- Recorded information:
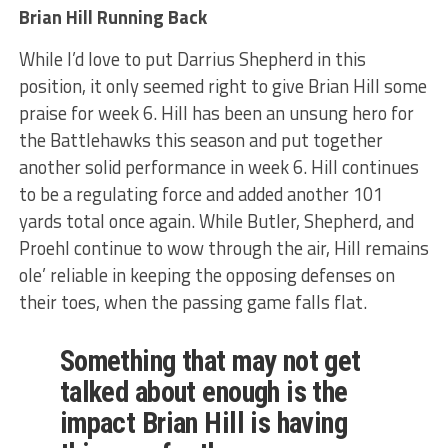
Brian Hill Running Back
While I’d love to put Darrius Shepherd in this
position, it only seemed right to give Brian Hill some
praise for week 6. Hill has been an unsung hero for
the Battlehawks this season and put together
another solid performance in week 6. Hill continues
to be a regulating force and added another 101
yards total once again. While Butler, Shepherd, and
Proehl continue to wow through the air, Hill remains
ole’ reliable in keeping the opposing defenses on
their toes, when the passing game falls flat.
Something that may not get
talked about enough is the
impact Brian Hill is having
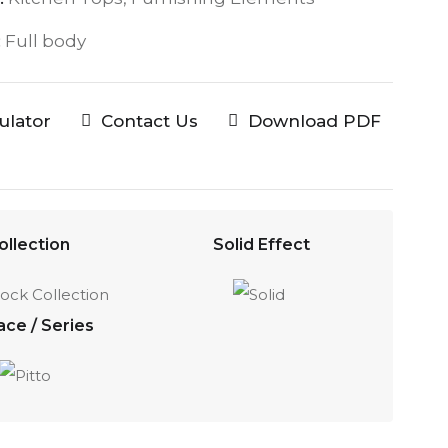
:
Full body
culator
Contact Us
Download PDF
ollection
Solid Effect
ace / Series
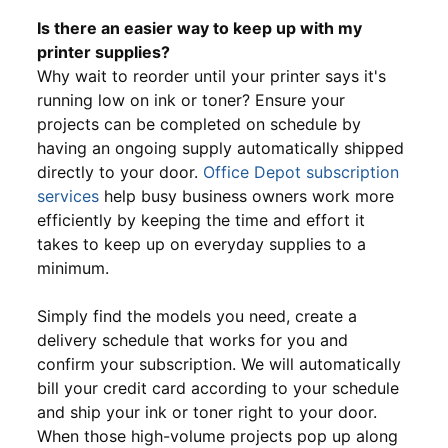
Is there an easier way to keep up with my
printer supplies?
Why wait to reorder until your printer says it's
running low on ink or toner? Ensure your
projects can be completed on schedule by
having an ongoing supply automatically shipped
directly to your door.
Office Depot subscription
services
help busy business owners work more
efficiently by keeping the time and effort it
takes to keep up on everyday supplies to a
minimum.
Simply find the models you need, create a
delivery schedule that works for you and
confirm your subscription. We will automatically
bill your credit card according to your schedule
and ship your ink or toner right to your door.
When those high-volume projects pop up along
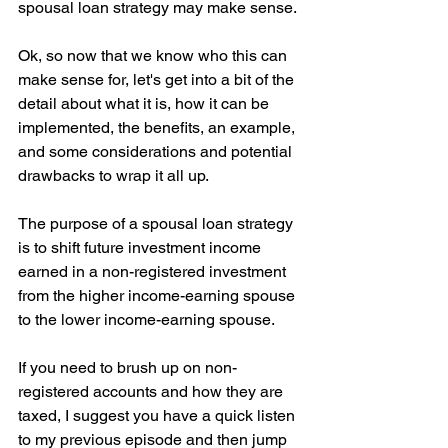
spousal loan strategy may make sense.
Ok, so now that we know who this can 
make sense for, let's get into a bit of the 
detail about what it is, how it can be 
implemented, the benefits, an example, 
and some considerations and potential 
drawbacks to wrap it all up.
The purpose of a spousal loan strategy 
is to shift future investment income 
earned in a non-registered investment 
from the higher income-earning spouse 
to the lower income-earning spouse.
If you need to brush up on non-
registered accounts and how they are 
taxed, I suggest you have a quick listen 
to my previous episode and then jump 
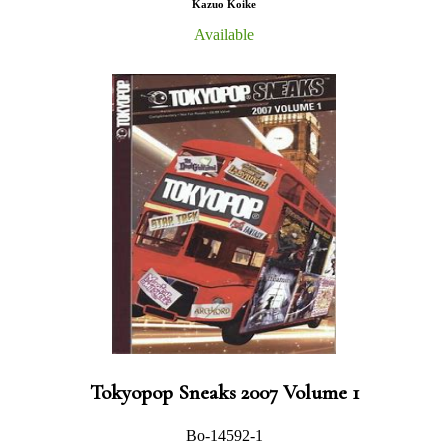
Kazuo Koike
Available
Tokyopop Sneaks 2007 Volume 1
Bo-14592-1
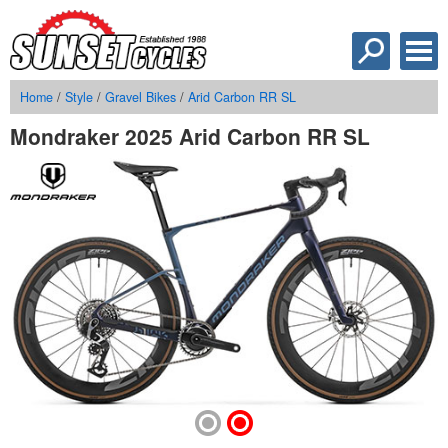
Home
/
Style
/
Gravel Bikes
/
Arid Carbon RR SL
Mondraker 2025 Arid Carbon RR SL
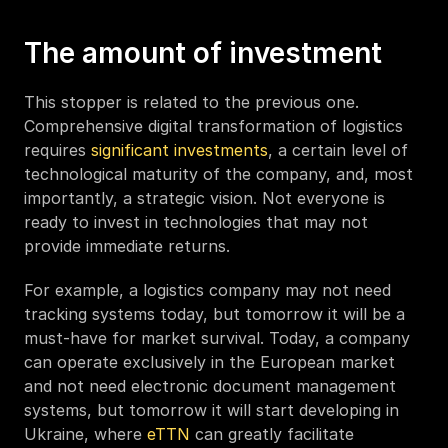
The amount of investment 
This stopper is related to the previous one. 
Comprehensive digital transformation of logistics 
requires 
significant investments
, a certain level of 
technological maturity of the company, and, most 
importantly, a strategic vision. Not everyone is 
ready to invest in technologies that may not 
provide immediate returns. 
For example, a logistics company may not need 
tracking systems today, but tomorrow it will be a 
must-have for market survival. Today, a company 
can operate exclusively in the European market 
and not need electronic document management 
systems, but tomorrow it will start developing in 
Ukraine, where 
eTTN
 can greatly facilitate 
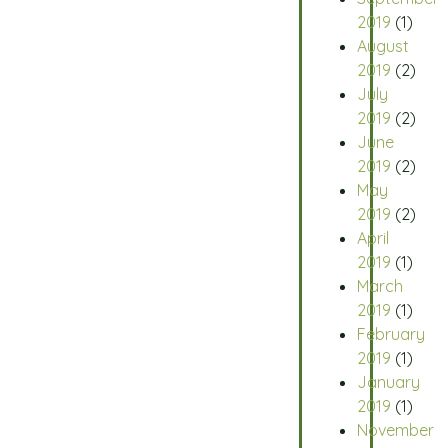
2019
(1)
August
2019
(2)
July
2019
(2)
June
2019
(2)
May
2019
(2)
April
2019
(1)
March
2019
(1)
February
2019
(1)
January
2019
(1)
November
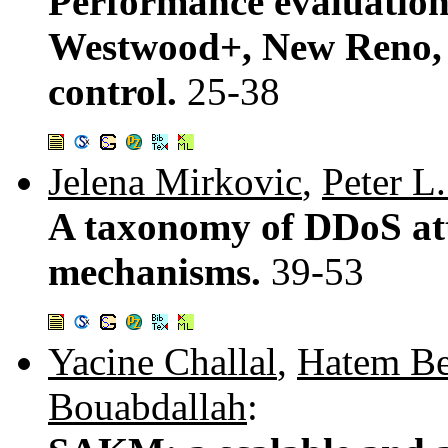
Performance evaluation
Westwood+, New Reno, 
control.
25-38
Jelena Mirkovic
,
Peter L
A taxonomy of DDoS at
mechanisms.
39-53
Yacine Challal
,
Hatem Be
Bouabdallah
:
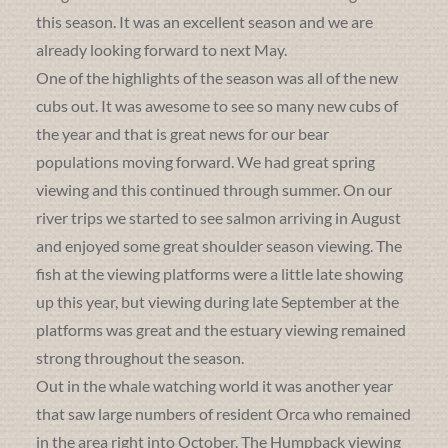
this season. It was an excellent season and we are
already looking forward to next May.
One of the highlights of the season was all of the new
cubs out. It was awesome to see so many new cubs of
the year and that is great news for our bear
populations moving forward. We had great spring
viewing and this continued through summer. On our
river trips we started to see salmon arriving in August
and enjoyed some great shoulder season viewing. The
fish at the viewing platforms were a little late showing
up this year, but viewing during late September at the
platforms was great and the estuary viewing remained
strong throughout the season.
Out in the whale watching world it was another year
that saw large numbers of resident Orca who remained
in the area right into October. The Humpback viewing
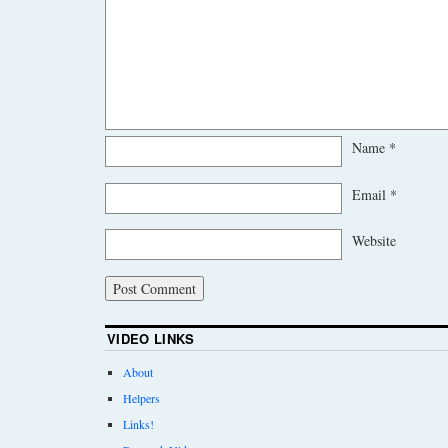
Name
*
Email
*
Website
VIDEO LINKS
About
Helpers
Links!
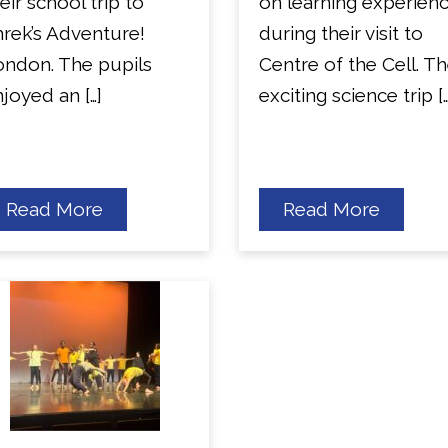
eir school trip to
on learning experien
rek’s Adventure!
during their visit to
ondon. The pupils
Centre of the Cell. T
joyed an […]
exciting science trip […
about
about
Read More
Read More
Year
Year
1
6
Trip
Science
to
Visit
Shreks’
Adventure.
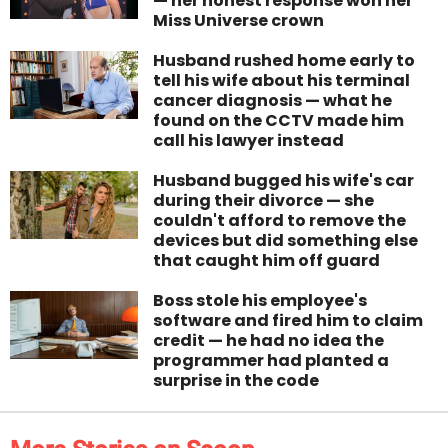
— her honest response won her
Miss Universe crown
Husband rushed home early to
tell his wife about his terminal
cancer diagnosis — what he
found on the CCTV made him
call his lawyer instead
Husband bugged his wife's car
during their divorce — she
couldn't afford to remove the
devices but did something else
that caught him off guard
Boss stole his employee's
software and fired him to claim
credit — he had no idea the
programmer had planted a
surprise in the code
---
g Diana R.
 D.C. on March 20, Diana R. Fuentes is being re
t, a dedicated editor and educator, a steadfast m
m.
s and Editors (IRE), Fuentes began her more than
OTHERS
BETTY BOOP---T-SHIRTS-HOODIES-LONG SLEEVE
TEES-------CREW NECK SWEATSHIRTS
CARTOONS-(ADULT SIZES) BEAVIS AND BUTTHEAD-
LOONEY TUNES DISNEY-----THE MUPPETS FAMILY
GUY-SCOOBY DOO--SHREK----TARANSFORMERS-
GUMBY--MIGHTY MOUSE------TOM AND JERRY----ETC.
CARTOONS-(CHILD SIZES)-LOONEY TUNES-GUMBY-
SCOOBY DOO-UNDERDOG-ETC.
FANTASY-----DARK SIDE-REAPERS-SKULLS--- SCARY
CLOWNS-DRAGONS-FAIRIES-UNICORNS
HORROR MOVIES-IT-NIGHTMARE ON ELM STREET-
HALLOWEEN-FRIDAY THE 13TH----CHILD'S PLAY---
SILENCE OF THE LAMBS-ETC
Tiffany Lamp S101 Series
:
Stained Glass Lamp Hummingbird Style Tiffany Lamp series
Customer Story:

- Assignment:
Copy out all the lines of the records that include "systems".

- Result:
tracking systems today, but tomorrow it will be a 
systems, but tomorrow it will start developing in 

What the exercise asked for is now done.